Bon nombre des décisions que l’on prend peuvent se retrouver dans l’effet COBRA. Par exemple, voyant que certaines gammes de produits sont insuffisamment vendues, on incite les commerciaux avec une prime ciblée en fonction d’un chiffre d’affaires atteint dans cette gamme. Conséquence, il y a bien une augmentation des ventes, mais aussi le risque d’une baisse de vente des autres gammes de produits. De plus, il faut davantage stocker ces références avec le risque, une fois le chiffre d’affaires atteint et la prime supprimée, de créer un stock d’invendus. Autre exemple. Vous souhaitez que vos collaborateurs fassent attention à leurs outils de travail. Vous décidez de leur verser une prime pour leur permettre de renouveler leur matériel cassé ou perdu. En effet, vous constatez quelque temps plus tard moins de casse et de perte, mais des outils abîmés ou de qualité moins performante, car les collaborateurs n’utiliseront peut-être pas toute la prime pour renouveler leur matériel !

L’importance des conséquences

L’effet COBRA met en évidence une mauvaise anticipation de la perception des conséquences par un acteur humain. Tout dysfonctionnement matériel dont la résolution implique un être humain met en jeu ce principe. Si l’acteur obtient de son action pour résoudre le problème (ici, chasser les cobras) un bénéfice (ici une prime), il poursuivra son action. En revanche, s’il obtient un désavantage (ici, ne plus obtenir la prime), il changera son action initiale pour obtenir le bénéfice (ici, élever les cobras). La conséquence de l’action (ici, obtenir la prime) crée l’élément moteur au résultat contre-productif ! Pourtant, il aurait été possible de l’éviter. Comment ?

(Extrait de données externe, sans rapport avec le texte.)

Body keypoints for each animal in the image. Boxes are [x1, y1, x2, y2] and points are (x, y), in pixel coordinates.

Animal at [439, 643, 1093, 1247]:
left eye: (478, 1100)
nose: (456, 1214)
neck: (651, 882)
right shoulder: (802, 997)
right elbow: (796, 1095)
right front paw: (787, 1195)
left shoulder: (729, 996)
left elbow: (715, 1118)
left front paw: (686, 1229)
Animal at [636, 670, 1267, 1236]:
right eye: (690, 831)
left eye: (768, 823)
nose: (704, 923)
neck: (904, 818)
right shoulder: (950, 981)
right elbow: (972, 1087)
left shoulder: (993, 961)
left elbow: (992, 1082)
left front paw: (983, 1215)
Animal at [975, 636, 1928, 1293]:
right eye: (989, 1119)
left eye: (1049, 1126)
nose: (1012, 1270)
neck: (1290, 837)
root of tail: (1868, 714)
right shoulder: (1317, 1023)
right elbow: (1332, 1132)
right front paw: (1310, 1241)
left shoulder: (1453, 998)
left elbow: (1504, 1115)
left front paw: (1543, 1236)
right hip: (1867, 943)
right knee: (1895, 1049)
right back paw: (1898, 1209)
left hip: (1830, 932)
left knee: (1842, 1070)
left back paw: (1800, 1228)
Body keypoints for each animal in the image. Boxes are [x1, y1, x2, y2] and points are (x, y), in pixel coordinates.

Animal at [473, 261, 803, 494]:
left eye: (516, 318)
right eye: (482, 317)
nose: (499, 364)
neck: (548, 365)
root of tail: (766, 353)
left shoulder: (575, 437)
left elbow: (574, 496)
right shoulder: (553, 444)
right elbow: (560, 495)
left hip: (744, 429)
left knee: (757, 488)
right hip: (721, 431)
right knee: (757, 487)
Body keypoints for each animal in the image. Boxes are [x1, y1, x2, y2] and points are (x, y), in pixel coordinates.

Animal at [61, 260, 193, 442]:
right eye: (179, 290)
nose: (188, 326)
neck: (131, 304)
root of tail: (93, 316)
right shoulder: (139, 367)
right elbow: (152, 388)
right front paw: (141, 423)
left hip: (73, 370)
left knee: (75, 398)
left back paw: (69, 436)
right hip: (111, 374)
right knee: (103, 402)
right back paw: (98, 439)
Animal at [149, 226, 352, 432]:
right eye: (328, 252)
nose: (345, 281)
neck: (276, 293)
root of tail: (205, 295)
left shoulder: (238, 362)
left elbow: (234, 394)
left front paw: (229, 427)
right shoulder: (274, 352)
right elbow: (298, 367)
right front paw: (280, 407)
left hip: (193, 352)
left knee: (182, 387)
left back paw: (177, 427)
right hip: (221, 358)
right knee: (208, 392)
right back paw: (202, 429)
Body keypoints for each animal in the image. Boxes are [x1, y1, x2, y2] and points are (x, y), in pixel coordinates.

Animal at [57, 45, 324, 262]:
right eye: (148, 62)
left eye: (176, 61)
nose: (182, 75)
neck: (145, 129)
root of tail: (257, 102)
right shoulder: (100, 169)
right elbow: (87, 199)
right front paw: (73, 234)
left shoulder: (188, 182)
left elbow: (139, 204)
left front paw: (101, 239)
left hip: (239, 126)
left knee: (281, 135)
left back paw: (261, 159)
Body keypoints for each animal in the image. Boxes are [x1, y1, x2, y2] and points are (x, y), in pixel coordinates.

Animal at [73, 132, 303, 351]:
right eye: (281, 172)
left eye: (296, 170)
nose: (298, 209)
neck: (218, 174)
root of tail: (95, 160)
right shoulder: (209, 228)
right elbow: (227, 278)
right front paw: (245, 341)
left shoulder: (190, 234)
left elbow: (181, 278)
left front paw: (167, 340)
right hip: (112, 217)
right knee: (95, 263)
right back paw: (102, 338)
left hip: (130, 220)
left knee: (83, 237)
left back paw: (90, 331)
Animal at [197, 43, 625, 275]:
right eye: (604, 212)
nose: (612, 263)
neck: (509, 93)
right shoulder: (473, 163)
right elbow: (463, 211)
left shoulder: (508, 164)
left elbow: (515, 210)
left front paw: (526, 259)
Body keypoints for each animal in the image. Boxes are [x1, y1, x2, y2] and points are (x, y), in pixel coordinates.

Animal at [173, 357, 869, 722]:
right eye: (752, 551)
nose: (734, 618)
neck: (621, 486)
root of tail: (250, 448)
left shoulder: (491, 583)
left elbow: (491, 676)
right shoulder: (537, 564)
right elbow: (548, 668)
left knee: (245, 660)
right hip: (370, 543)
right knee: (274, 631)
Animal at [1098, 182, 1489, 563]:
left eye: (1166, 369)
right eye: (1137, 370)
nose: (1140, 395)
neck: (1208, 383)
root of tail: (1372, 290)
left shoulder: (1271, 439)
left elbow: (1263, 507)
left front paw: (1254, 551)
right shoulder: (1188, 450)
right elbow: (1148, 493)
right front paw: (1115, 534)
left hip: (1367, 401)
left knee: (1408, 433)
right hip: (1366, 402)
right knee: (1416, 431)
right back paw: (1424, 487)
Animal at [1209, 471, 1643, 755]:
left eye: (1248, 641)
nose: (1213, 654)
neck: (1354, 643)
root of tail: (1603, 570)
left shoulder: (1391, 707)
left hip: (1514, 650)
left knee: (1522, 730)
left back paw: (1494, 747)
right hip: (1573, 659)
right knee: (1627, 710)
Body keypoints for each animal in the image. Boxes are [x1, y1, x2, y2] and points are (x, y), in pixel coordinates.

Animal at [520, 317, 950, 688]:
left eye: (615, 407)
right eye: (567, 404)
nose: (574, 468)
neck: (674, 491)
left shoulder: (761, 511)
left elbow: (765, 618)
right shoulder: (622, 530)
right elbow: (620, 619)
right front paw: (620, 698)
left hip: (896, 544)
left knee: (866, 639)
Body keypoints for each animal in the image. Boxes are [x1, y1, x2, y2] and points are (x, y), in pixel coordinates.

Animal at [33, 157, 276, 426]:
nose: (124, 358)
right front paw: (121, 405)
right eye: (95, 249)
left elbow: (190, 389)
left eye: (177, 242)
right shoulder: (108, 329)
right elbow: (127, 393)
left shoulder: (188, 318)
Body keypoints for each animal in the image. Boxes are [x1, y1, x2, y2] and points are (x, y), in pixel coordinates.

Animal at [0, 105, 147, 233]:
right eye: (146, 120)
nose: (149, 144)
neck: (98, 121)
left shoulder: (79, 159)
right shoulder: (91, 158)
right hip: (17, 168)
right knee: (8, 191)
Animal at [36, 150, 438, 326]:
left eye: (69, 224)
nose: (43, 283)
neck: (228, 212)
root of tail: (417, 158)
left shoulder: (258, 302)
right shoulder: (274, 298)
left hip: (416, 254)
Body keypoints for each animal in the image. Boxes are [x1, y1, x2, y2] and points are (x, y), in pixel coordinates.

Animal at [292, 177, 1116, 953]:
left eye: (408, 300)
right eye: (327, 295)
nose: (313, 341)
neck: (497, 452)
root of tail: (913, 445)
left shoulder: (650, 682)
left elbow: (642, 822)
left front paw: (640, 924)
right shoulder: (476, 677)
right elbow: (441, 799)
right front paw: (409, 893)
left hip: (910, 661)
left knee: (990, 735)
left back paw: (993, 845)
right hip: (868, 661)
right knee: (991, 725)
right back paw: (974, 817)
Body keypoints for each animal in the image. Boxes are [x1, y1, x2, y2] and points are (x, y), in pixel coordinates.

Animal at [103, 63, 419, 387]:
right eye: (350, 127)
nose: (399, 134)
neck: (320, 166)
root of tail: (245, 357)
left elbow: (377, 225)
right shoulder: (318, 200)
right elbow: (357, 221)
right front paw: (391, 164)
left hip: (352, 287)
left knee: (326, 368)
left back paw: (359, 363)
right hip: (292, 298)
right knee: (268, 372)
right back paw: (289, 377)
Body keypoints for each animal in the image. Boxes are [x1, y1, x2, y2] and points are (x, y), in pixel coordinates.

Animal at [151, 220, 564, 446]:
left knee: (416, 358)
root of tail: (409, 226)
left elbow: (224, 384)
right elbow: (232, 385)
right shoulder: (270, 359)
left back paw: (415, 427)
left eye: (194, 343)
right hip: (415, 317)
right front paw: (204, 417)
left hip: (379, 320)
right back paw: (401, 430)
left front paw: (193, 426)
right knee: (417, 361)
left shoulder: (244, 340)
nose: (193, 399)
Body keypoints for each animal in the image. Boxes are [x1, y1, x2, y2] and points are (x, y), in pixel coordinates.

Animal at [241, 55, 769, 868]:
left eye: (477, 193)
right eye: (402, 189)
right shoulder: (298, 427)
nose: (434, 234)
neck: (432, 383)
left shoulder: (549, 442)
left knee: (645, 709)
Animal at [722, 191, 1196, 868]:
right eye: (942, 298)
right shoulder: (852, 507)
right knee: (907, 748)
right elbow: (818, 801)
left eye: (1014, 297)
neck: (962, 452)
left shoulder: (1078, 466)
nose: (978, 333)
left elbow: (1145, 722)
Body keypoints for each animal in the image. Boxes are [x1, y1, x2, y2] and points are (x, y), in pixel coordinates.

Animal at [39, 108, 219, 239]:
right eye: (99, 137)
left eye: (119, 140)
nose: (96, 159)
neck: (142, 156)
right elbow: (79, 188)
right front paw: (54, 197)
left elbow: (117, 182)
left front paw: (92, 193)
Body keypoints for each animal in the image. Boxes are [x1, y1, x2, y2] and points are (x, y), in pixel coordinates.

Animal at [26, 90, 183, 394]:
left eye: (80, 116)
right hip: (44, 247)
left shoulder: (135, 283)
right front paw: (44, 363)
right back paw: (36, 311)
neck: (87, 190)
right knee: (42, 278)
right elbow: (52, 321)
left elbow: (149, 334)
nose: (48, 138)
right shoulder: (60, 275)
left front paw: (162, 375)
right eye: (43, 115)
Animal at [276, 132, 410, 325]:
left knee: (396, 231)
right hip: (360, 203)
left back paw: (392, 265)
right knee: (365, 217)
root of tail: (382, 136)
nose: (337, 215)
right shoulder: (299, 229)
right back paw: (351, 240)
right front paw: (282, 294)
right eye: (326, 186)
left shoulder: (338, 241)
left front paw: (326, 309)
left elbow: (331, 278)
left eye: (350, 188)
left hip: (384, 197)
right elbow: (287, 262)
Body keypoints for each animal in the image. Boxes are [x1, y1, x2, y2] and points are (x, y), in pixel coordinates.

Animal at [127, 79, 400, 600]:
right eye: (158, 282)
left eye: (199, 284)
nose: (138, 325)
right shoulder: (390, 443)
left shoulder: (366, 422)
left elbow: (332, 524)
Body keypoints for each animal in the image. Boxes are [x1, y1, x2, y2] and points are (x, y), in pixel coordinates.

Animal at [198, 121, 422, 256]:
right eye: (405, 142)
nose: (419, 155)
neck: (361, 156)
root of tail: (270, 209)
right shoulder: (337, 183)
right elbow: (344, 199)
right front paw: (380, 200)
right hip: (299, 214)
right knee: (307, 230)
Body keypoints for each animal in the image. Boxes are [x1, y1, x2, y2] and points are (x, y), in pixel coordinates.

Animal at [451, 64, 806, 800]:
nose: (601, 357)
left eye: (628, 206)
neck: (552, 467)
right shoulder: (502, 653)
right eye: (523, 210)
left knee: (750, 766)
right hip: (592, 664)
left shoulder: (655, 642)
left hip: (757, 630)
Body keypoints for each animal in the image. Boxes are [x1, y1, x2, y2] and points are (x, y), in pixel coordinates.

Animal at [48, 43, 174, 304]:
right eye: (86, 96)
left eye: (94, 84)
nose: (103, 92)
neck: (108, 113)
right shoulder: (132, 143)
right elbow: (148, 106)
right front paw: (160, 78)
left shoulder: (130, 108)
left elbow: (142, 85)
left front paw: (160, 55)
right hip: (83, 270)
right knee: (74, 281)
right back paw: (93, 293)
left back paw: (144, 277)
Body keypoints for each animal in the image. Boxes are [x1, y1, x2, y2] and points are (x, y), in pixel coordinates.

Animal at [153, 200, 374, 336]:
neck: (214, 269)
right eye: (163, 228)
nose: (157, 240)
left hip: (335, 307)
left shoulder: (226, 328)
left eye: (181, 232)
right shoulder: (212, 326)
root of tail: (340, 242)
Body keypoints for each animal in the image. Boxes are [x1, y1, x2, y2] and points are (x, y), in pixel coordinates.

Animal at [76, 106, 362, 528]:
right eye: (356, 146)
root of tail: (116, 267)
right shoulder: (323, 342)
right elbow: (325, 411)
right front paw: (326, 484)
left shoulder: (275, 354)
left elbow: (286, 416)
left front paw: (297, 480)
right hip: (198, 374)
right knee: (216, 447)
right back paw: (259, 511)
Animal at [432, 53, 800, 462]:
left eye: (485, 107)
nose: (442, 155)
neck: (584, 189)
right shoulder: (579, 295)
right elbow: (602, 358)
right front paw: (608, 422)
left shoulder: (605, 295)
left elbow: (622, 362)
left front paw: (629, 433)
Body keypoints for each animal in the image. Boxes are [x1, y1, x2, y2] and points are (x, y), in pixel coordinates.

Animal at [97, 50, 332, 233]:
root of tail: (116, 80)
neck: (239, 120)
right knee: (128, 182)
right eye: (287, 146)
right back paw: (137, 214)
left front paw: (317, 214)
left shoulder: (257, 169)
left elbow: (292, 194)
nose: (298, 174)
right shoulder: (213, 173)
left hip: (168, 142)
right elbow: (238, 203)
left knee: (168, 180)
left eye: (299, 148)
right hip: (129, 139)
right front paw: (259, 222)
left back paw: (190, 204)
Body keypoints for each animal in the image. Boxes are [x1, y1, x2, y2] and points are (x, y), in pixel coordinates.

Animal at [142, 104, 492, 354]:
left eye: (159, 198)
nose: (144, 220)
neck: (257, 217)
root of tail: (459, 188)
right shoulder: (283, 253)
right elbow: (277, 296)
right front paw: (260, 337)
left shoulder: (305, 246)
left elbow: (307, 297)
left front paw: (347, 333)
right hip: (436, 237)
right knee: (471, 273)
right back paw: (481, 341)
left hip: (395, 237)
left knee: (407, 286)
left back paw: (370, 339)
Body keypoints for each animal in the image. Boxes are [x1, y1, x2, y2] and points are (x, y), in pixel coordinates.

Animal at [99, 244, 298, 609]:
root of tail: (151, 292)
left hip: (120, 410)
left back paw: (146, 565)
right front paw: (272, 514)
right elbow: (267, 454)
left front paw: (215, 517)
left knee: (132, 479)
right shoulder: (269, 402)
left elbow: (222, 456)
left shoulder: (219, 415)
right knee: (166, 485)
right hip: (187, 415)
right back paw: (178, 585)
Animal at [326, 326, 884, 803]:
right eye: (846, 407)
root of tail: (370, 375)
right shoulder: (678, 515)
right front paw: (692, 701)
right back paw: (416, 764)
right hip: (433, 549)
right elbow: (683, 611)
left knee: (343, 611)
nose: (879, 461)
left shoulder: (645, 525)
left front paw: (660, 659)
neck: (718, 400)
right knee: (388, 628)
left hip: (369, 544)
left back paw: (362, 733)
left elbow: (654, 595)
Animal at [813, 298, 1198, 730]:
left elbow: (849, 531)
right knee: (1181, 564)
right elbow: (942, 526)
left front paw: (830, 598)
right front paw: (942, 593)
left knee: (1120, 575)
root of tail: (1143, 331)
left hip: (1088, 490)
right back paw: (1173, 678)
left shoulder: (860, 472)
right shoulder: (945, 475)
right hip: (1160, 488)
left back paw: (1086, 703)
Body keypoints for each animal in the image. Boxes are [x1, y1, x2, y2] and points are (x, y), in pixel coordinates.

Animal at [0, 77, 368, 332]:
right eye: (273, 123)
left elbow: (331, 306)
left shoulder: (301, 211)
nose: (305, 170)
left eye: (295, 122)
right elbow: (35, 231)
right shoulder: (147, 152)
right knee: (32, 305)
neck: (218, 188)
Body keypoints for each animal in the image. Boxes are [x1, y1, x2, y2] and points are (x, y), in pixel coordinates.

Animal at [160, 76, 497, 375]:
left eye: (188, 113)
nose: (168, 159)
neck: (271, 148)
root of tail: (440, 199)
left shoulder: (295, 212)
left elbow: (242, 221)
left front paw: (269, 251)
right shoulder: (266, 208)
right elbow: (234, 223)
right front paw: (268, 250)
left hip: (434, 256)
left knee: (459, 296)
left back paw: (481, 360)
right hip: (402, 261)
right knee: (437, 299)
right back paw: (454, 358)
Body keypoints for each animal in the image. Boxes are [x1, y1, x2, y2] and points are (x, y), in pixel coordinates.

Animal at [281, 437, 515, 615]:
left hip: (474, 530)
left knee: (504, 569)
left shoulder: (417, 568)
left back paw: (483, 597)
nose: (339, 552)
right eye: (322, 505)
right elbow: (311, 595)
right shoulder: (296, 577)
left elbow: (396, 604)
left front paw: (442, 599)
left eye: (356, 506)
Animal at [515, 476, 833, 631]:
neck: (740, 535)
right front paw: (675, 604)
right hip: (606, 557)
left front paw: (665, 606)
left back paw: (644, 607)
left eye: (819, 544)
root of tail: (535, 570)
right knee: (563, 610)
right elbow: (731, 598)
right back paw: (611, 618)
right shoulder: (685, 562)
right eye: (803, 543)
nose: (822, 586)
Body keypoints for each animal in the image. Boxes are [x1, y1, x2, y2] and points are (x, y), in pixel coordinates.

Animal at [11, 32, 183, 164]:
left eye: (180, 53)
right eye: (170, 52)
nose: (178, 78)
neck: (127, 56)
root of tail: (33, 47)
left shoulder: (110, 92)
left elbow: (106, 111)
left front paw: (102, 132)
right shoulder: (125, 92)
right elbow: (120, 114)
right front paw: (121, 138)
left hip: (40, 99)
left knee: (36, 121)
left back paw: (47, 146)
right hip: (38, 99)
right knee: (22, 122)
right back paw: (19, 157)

Renforcer l’importance du résultat intrinsèque

En fait, la prime joue le rôle d’une récompense extérieure au résultat obtenu. Le résultat immédiat à l’éradication des cobras aurait été plutôt : pouvoir laisser les enfants jouer dehors, diminuer les risques de décès, diminuer les coûts de soins dus aux hospitalisations en cas de morsures, etc. Ces résultats si positifs ont en fait été « écrasés », remplacés, par la prime. Autrement dit, on a substitué aux résultats directs de l’action demandée des résultats indirects. Grave erreur. Un management équilibré fait toujours référence aux résultats directs positifs des actions à mener par les collaborateurs. Sinon, il y a de grandes chances de créer les conditions d’actions inverses aux résultats souhaités. Cette erreur provient souvent d’une vision erronée du management sur les motivations des collaborateurs. Dans notre exemple, la municipalité de Delhi a certainement dû considérer que les habitants n’auraient pas été sensibles aux résultats directs de la chasse, et donc qu’il fallait les motiver autrement. Imaginons que cette perception eût été vraie, il leur aurait fallu redoubler d’efforts pour être convaincants et non pas tomber dans la facilité de la prime. Cela montre toute l’importance, en tant que manager, d’être performant dans la valorisation des résultats aux objectifs que vous donnez à vos collaborateurs.